DIRECTIVE: Please update the listing below by replacing "series" with "line" everywhere it appears. Keep all other text the same, and leave the pictures out of your answer.

[[ MATERIALS PROVIDED open ]]

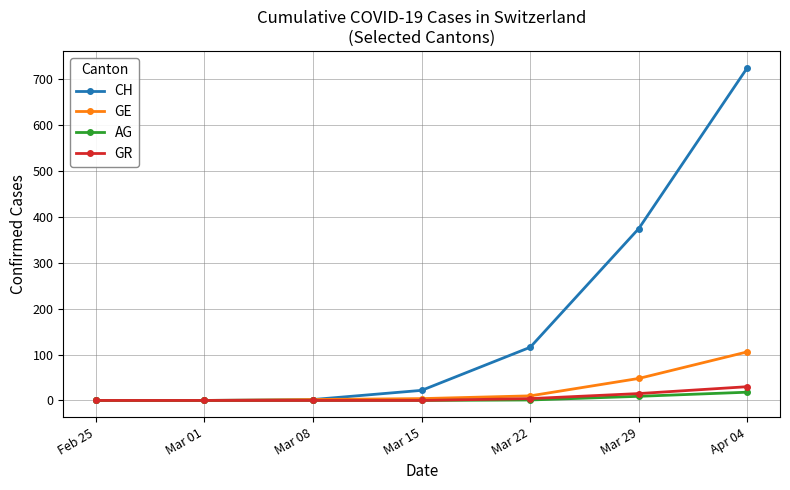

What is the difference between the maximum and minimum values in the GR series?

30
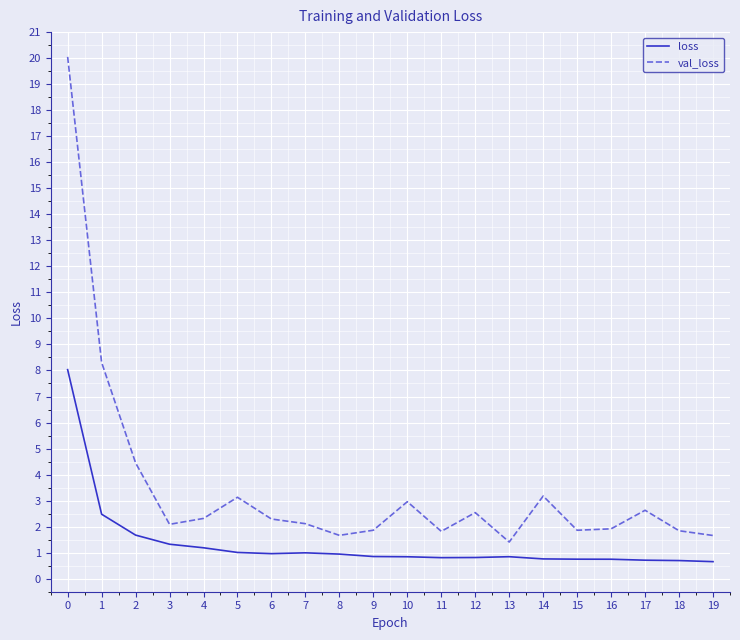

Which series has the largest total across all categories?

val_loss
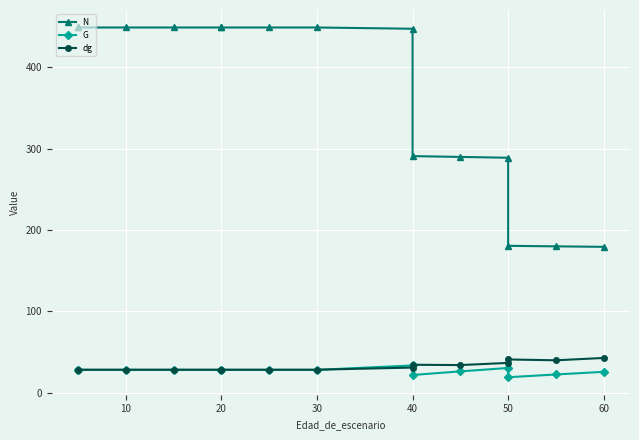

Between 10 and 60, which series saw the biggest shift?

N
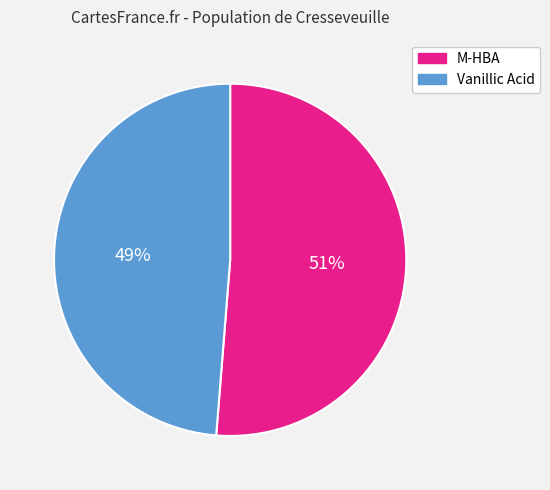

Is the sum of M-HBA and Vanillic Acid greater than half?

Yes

[[ MATERIALS PROVIDED closed ]]

SOLUTION TO THIS TASK:
What is the difference between the maximum and minimum values in the GR line?

30

Which line has the largest total across all categories?

val_loss

Between 10 and 60, which line saw the biggest shift?

N

Is the sum of M-HBA and Vanillic Acid greater than half?

Yes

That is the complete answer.